**Problem requirements**. Return the records word for word. Any pictures in them are not part of the copy.

(Web page edit records)

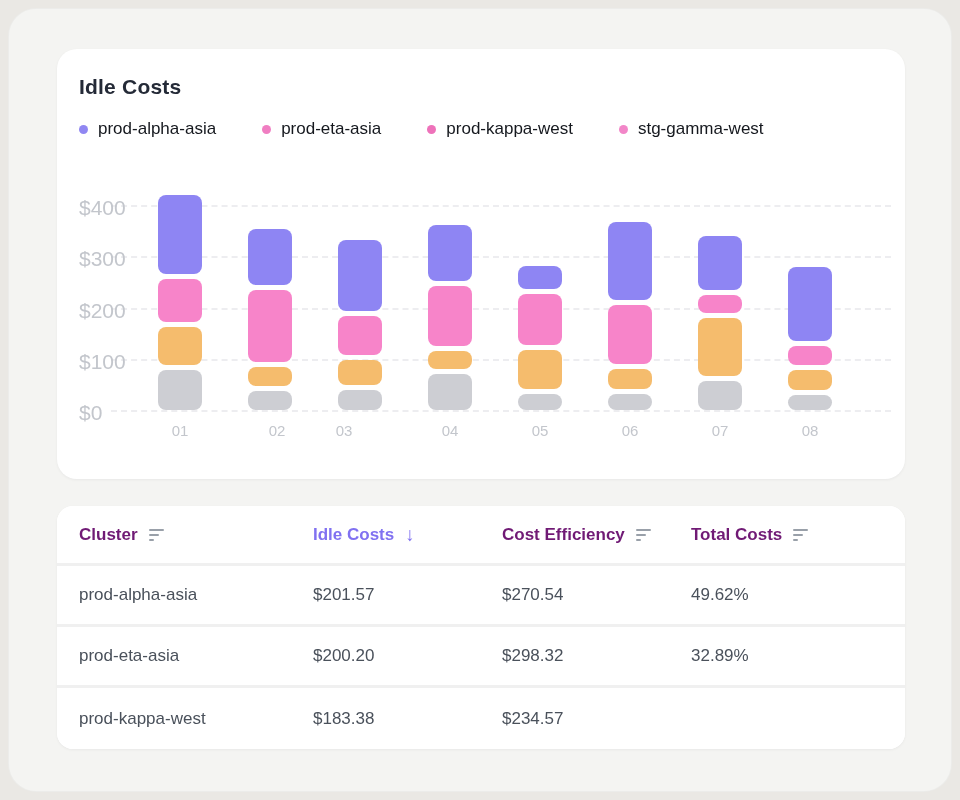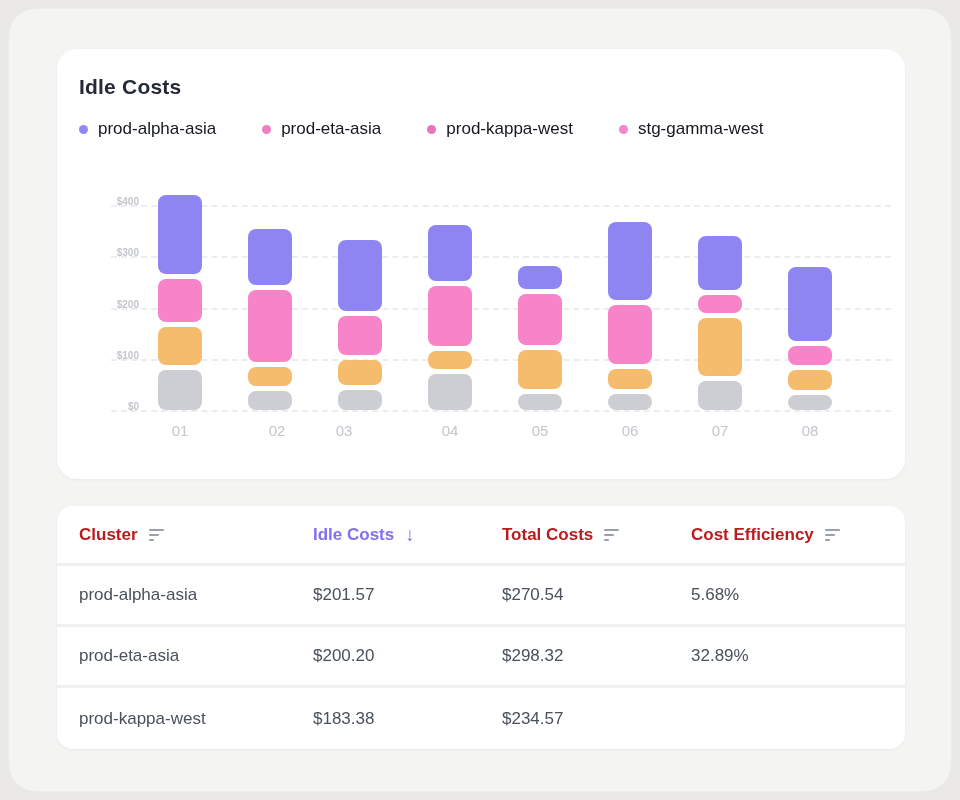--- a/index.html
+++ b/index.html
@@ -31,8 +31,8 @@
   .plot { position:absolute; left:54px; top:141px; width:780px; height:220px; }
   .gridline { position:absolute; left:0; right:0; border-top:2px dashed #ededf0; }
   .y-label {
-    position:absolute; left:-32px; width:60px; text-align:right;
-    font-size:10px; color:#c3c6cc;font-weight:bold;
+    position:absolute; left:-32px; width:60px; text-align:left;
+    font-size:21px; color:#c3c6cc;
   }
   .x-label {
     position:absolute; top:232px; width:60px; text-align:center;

**Task solution**.
--- a/index.html
+++ b/index.html
@@ -31,8 +31,8 @@
   .plot { position:absolute; left:54px; top:141px; width:780px; height:220px; }
   .gridline { position:absolute; left:0; right:0; border-top:2px dashed #ededf0; }
   .y-label {
-    position:absolute; left:-32px; width:60px; text-align:right;
-    font-size:10px; color:#c3c6cc;font-weight:bold;
+    position:absolute; left:-32px; width:60px; text-align:left;
+    font-size:21px; color:#c3c6cc;
   }
   .x-label {
     position:absolute; top:232px; width:60px; text-align:center;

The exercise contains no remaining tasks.